Sunday, February 5, 2012

Post #5 of 29

A Game of Thrones

Photo taken from this website.

I know you're judging me.  Go on, judge.  Judger.

Okay, so my friend Belinda has me reading this book.  Yes, it's high fantasy.  Yes, it involves lords and ladies and knights and dragons and bastards (literally, not figuratively) and it all happens in a place that isn't Earth but is really, really similar to Earth.  But today I'm not going to talk about the fact that I'm a huge nerd who reads fantasy novels (gulp), and I'm not going to try to explain what exactly the "game" of thrones is. 

I am going to talk about judging people and understanding someone separate from your own understanding of them.  It sounds paradoxical, but it helps one avoid the pit of ignorant disapproval.  And a little book (alright, more like an 800 page novel) called A Game of Thrones is helping me climb out of that pit.

A Game of Thrones is written in a style that is both maddening and intriguing.  It's not a particularly unique way of doing things, but it's making for an interesting read.  George Martin has designed his book so that it moves incredibly slowly, but the reader has both the benefit and the curse of comprehending the story from nearly every character's point of view.  Martin has broken the story into chapters that follow the actions of varying characters, and of course, each chapter ends at a cleverly inconvenient moment.  The problem with knowing the story from so many different viewpoints is that the reader finds it hard to pledge allegiance to any one character or "side"... it's really hard to separate good from evil, because at one time or another, each character does something despicable or redeeming.

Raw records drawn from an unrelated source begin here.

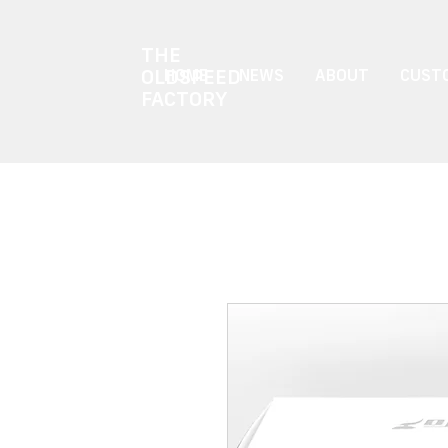
THE
OLDSPEED
HOME
NEWS
ABOUT
CUSTO
FACTORY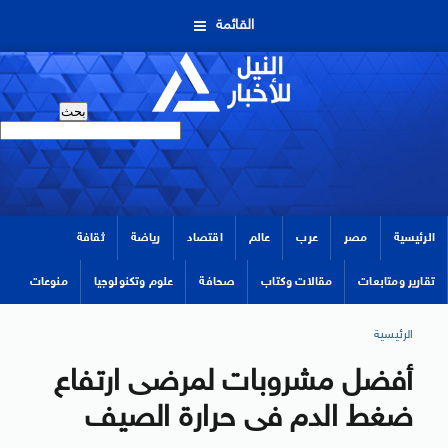
القائمة
الرئيسية
مصر
عرب
عالم
اقتصاد
رياضة
ثقافة
تقارير ومتابعات
مقالات وكتاب
صحافة
علوم وتكنولوجيا
منوعات
الرئيسية
أفضل مشروبات لمرضى ارتفاع
ضغط الدم فى حرارة الصيف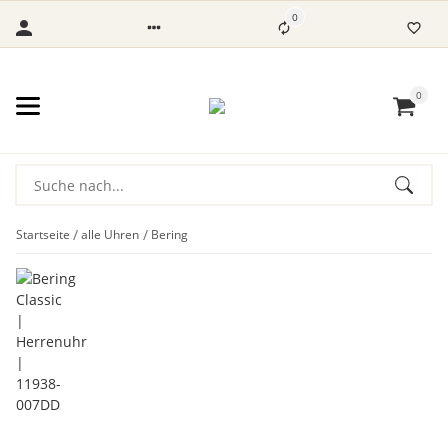
0
0
Startseite
alle Uhren
Bering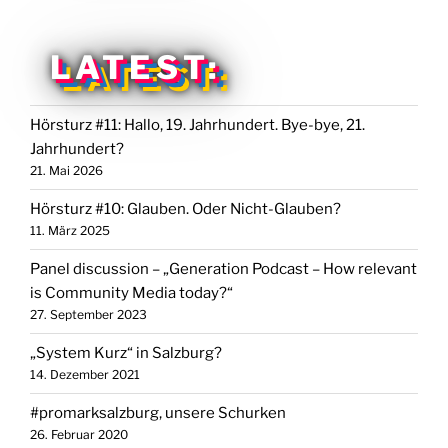
LATEST:
Hörsturz #11: Hallo, 19. Jahrhundert. Bye-bye, 21.
Jahrhundert?
21. Mai 2026
Hörsturz #10: Glauben. Oder Nicht-Glauben?
11. März 2025
Panel discussion – „Generation Podcast – How relevant
is Community Media today?“
27. September 2023
„System Kurz“ in Salzburg?
14. Dezember 2021
#promarksalzburg, unsere Schurken
26. Februar 2020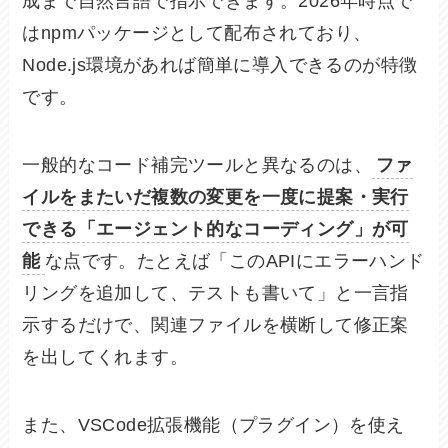
成まで自然言語で指示できます。2026年時点で
はnpmパッケージとして配布されており、
Node.js環境があれば簡単に導入できるのが特徴
です。
一般的なコード補完ツールと異なるのは、
ファ
イルをまたいだ複数の変更を一度に提案・実行
できる「エージェント的なコーディング」が可
能
な点です。たとえば「このAPIにエラーハンド
リングを追加して、テストも書いて」と一言指
示するだけで、関連ファイルを横断して修正案
を出してくれます。
また、VSCode拡張機能（プラグイン）を使え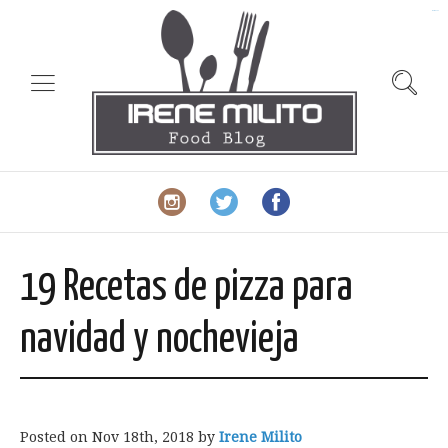
slot gacor
19 Recetas de pizza para
navidad y nochevieja
Posted on
Nov 18th, 2018
by
Irene Milito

And so I started thinking.  I've pigeon-holed a lot of people onto the "wrong side" because of patterns of bad behavior.  This is, of course, relative to my viewpoint - I am the good guy in my own story, my friends and family are the good guys, too.  I've mentally thrown lots of my friends' boyfriends into the Loser Dungeon because of their selfish decisions, and it's inconceivable to me when that same boyfriend is around for months or years later.  I forget to some people, he's a good guy.  I've been quick to shackle bosses and coworkers to the Stocks of Stupidity, but very rarely does it occur to me that in some stories, I might be the bad guy.

We all do despicable things, but we seem to gloss over them because our story is limited to the viewpoint of one character.  We all play our own little game of thrones, in which we are the king or queen.  I know you've always heard that you'll never understand someone until you walk a mile in their shoes, but I think this goes further than the proverbial mile.  Every one will be a traitor and every one will do something spectacular and selfless.  I'm not suggesting that we ignore the vile acts people commit against themselves and others, but I am suggesting that we appreciate that we have all been written as dynamic and not static characters, and humbly forgive each other likewise.